I recently received an email from Robert Greenwald and the Brave New Films team asking me the intriguing question, “What would you do with an extra $18,000 in your pocket?” Greenwald further explains that the $18,000 in cash is supposedly what each and every Burger King employee in America would have received in 2008 if Goldman Sachs (one of the fast-food chain’s largest owners) had shared its bailout billions with rank-and-file workers instead of allowing huge chunks of it to be pocketed by the top company honchos.

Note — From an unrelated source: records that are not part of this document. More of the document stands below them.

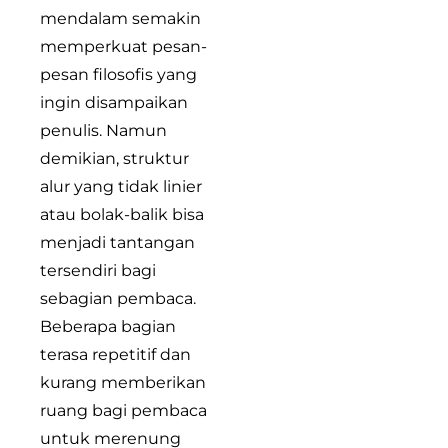
mendalam semakin
memperkuat pesan-
pesan filosofis yang
ingin disampaikan
penulis. Namun
demikian, struktur
alur yang tidak linier
atau bolak-balik bisa
menjadi tantangan
tersendiri bagi
sebagian pembaca.
Beberapa bagian
terasa repetitif dan
kurang memberikan
ruang bagi pembaca
untuk merenung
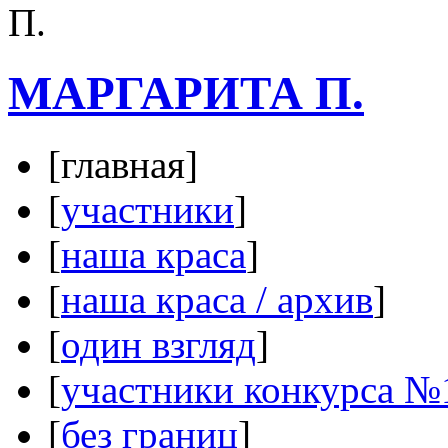
МАРГАРИТА П.
[главная]
[
участники
]
[
наша краса
]
[
наша краса / архив
]
[
один взгляд
]
[
участники конкурса №
[
без границ
]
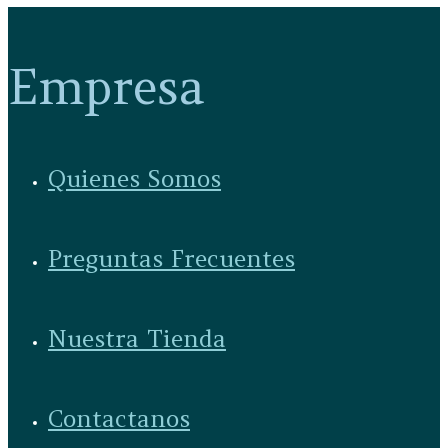
Empresa
Quienes Somos
Preguntas Frecuentes
Nuestra Tienda
Contactanos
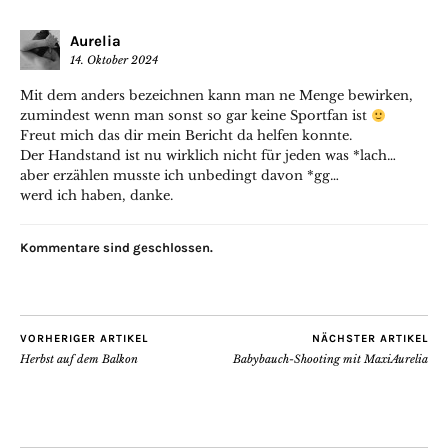
Aurelia
14. Oktober 2024
Mit dem anders bezeichnen kann man ne Menge bewirken,
zumindest wenn man sonst so gar keine Sportfan ist
Freut mich das dir mein Bericht da helfen konnte.
Der Handstand ist nu wirklich nicht für jeden was *lach…
aber erzählen musste ich unbedingt davon *gg…
werd ich haben, danke.
Kommentare sind geschlossen.
VORHERIGER ARTIKEL
NÄCHSTER ARTIKEL
Herbst auf dem Balkon
Babybauch-Shooting mit MaxiAurelia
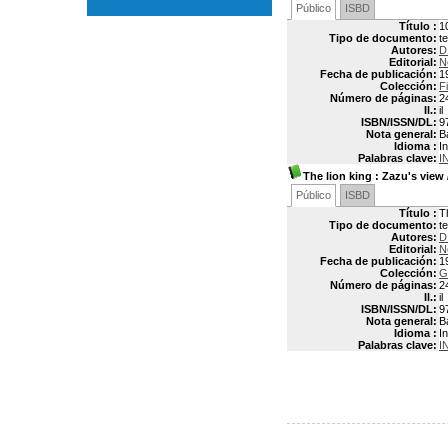
Público
ISBD
Título :
1
Tipo de documento:
t
Autores:
D
Editorial:
N
Fecha de publicación:
1
Colección:
Fi
Número de páginas:
2
Il.:
il
ISBN/ISSN/DL:
9
Nota general:
B
Idioma :
In
Palabras clave:
I
The lion king
: Zazu's view
Público
ISBD
Título :
T
Tipo de documento:
t
Autores:
D
Editorial:
N
Fecha de publicación:
1
Colección:
G
Número de páginas:
2
Il.:
il
ISBN/ISSN/DL:
9
Nota general:
B
Idioma :
In
Palabras clave:
I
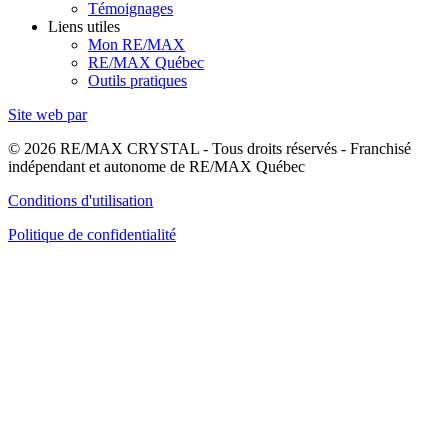
Témoignages
Liens utiles
Mon RE/MAX
RE/MAX Québec
Outils pratiques
Site web par
© 2026 RE/MAX CRYSTAL - Tous droits réservés - Franchisé
indépendant et autonome de RE/MAX Québec
Conditions d'utilisation
Politique de confidentialité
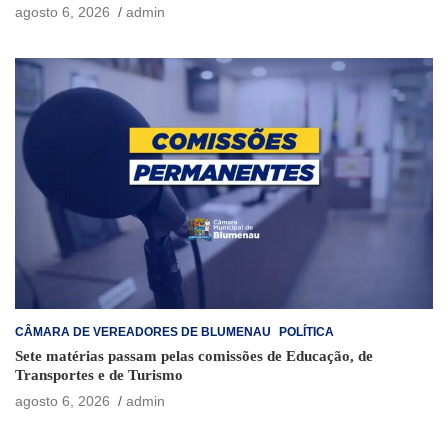
agosto 6, 2026
admin
CÂMARA DE VEREADORES DE BLUMENAU
POLÍTICA
Sete matérias passam pelas comissões de Educação, de
Transportes e de Turismo
agosto 6, 2026
admin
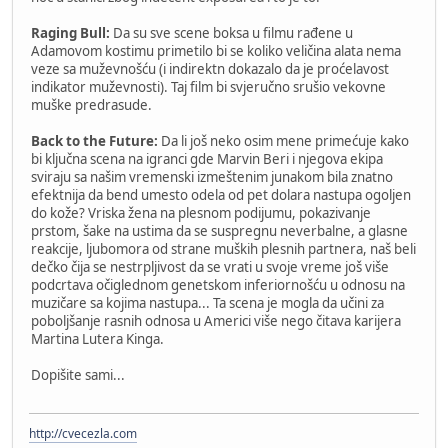
Raging Bull:
Da su sve scene boksa u filmu rađene u
Adamovom kostimu primetilo bi se koliko veličina alata nema
veze sa muževnošću (i indirektn dokazalo da je proćelavost
indikator muževnosti). Taj film bi svjeručno srušio vekovne
muške predrasude.
Back to the Future:
Da li još neko osim mene primećuje kako
bi ključna scena na igranci gde Marvin Beri i njegova ekipa
sviraju sa našim vremenski izmeštenim junakom bila znatno
efektnija da bend umesto odela od pet dolara nastupa ogoljen
do kože? Vriska žena na plesnom podijumu, pokazivanje
prstom, šake na ustima da se suspregnu neverbalne, a glasne
reakcije, ljubomora od strane muških plesnih partnera, naš beli
dečko čija se nestrpljivost da se vrati u svoje vreme još više
podcrtava očiglednom genetskom inferiornošću u odnosu na
muzičare sa kojima nastupa... Ta scena je mogla da učini za
poboljšanje rasnih odnosa u Americi više nego čitava karijera
Martina Lutera Kinga.
Dopišite sami...
http://cvecezla.com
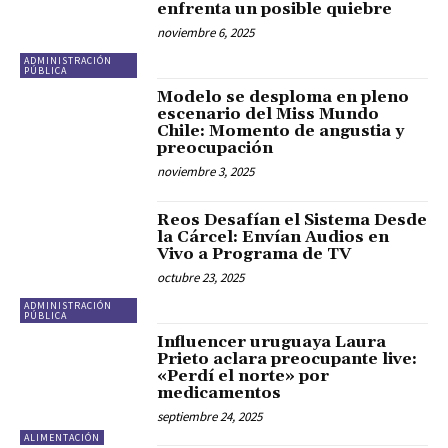
enfrenta un posible quiebre
noviembre 6, 2025
ADMINISTRACIÓN
PÚBLICA
Modelo se desploma en pleno
escenario del Miss Mundo
Chile: Momento de angustia y
preocupación
noviembre 3, 2025
Reos Desafían el Sistema Desde
la Cárcel: Envían Audios en
Vivo a Programa de TV
octubre 23, 2025
ADMINISTRACIÓN
PÚBLICA
Influencer uruguaya Laura
Prieto aclara preocupante live:
«Perdí el norte» por
medicamentos
septiembre 24, 2025
ALIMENTACIÓN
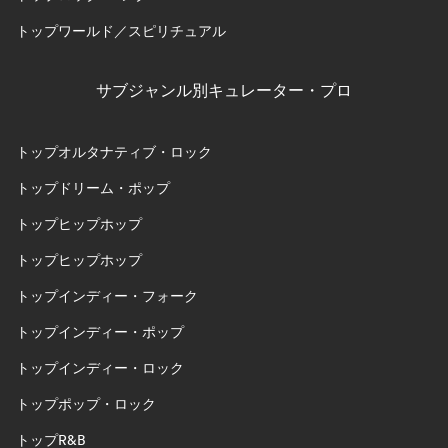
トップワールド／スピリチュアル
サブジャンル別キュレーター・プロ
トップオルタナティブ・ロック
トップドリーム・ポップ
トップヒップホップ
トップヒップホップ
トップインディー・フォーク
トップインディー・ポップ
トップインディー・ロック
トップポップ・ロック
トップR&B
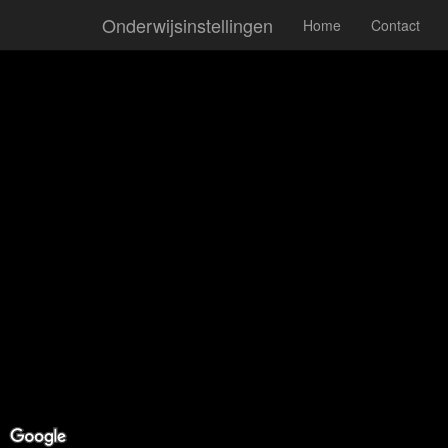
Onderwijsinstellingen
Home
Contact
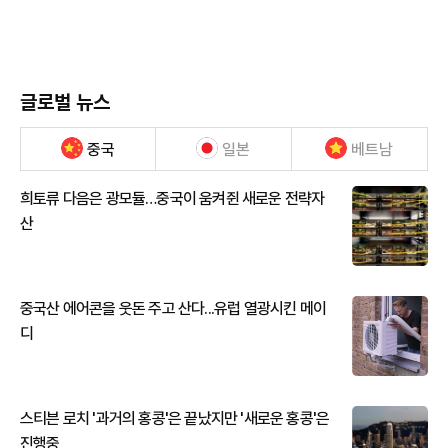
글로벌 뉴스
중국
일본
베트남
희토류 다음은 광모듈…중국이 움켜쥔 새로운 전략자
산
중국산 에어콘을 웃돈 주고 산다...유럽 열광시킨 메이
디
스티븐 로치 '과거의 홍콩'은 끝났지만 '새로운 홍콩'은
진행중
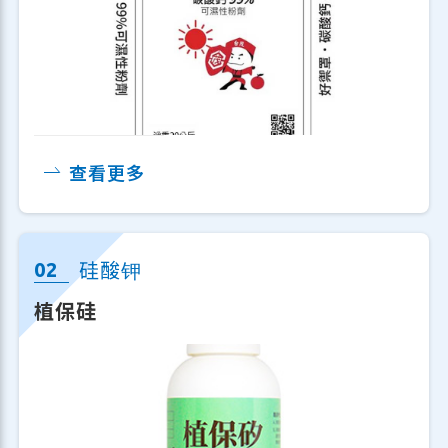
查看更多
硅酸钾
(化学农药十年减半方案，2023)
植保硅
台茂针对列表上的碳酸钙(钙植得、好御
罩)、二氧化硅(植医硅)、硅酸钾(植保
硅)、苦楝油(钙速喜)与柑橘精油(台茂-好
收澄)进行产品原料设计与申请，已取得证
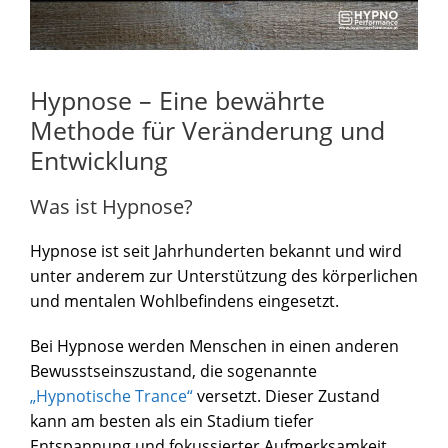
Hypnose – Eine bewährte
Methode für Veränderung und
Entwicklung
Was ist Hypnose?
Hypnose ist seit Jahrhunderten bekannt und wird
unter anderem zur Unterstützung des körperlichen
und mentalen Wohlbefindens eingesetzt.
Bei Hypnose werden Menschen in einen anderen
Bewusstseinszustand, die sogenannte
„Hypnotische Trance“
versetzt. Dieser Zustand
kann am besten als ein Stadium tiefer
Entspannung und fokussierter Aufmerksamkeit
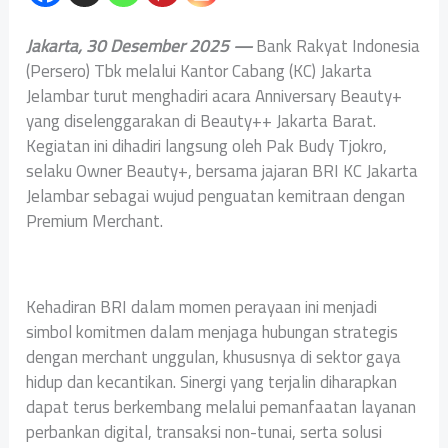
Jakarta, 30 Desember 2025 —
Bank Rakyat Indonesia
(Persero) Tbk melalui Kantor Cabang (KC) Jakarta
Jelambar turut menghadiri acara Anniversary Beauty+
yang diselenggarakan di Beauty++ Jakarta Barat.
Kegiatan ini dihadiri langsung oleh Pak Budy Tjokro,
selaku Owner Beauty+, bersama jajaran BRI KC Jakarta
Jelambar sebagai wujud penguatan kemitraan dengan
Premium Merchant.
Kehadiran BRI dalam momen perayaan ini menjadi
simbol komitmen dalam menjaga hubungan strategis
dengan merchant unggulan, khususnya di sektor gaya
hidup dan kecantikan. Sinergi yang terjalin diharapkan
dapat terus berkembang melalui pemanfaatan layanan
perbankan digital, transaksi non-tunai, serta solusi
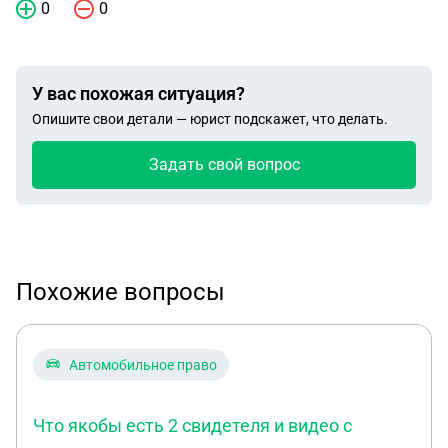
0
0
У вас похожая ситуация?
Опишите свои детали — юрист подскажет, что делать.
Задать свой вопрос
Похожие вопросы
Автомобильное право
Что якобы есть 2 свидетеля и видео с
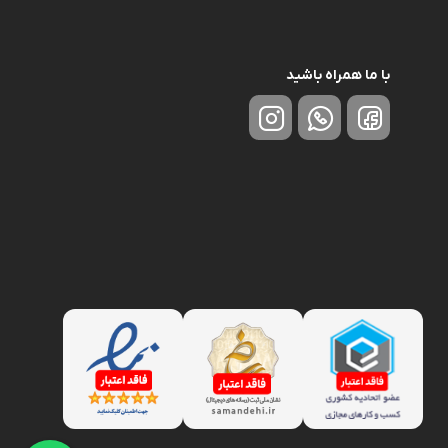
با ما همراه باشید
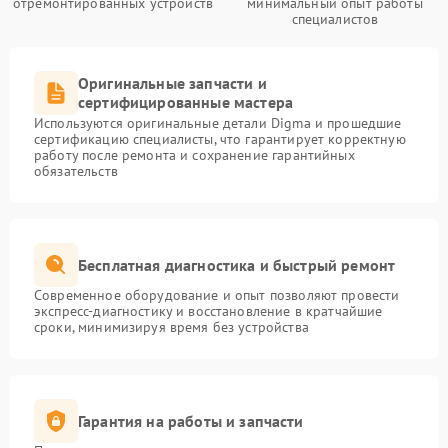
отремонтированных устройств
минимальный опыт работы
специалистов
Оригинальные запчасти и
сертифицированные мастера
Используются оригинальные детали Digma и прошедшие
сертификацию специалисты, что гарантирует корректную
работу после ремонта и сохранение гарантийных
обязательств
Бесплатная диагностика и быстрый ремонт
Современное оборудование и опыт позволяют провести
экспресс-диагностику и восстановление в кратчайшие
сроки, минимизируя время без устройства
Гарантия на работы и запчасти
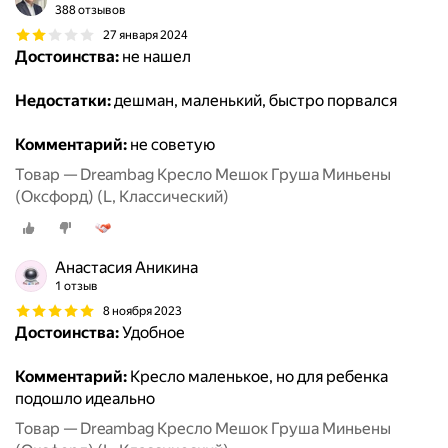
388 отзывов
27 января 2024
Достоинства:
не нашел
Недостатки:
дешман, маленький, быстро порвался
Комментарий:
не советую
Товар — Dreambag Кресло Мешок Груша Миньены
(Оксфорд) (L, Классический)
Анастасия Аникина
1 отзыв
8 ноября 2023
Достоинства:
Удобное
Комментарий:
Кресло маленькое, но для ребенка
подошло идеально
Товар — Dreambag Кресло Мешок Груша Миньены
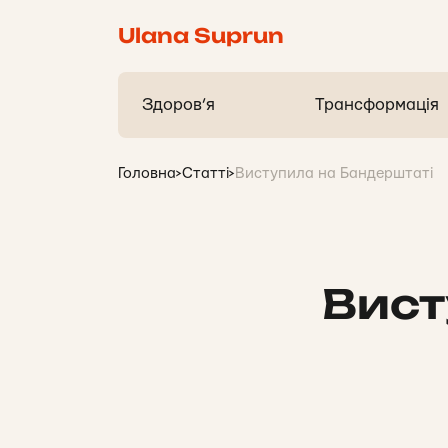
Ulana Suprun
Здоров’я
Трансформація
Головна
>
Статті
>
Виступила на Бандерштаті
Вист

It seems that they don’t bother with workman’s grub such as burgers on Wall Street. Allegedly, Goldman Sachs ‘squandered $6.5 billion’ of US taxpayer money, via the bailout, on the much-maligned yet vaunted bonuses for the financial staff. Of course, as we all know well by now (thanks to the explicit ire of Barack Obama calling these ultra-fat bonuses obscene and scandalous in the midst of a reeling financial crisis), Goldman Sachs is but one of the several cases of obscene and scandalous bonuses on Wall Street in 2008, amidst a reeling financial crisis and post-bailout.

On the other hand, poor Burger King workers only earn wages averaging $14,000 a year. Basing it on the federal poverty line for a family of three, this annual income is below poverty line. This, of course, is America. Burger King employees in, say, Asia definitely earn even far below this designated American poverty line threshold. Greenwald’s team is conducting an online poll that will serve as their lobby to ask Goldman Sachs to return the bailout money.

It never ceases to astound me how Wall Street has become so savvy. I’ve always been amazed at the financial maneuvering tactics and wizardry of financial people. I’ve also heard that they won’t go to heaven.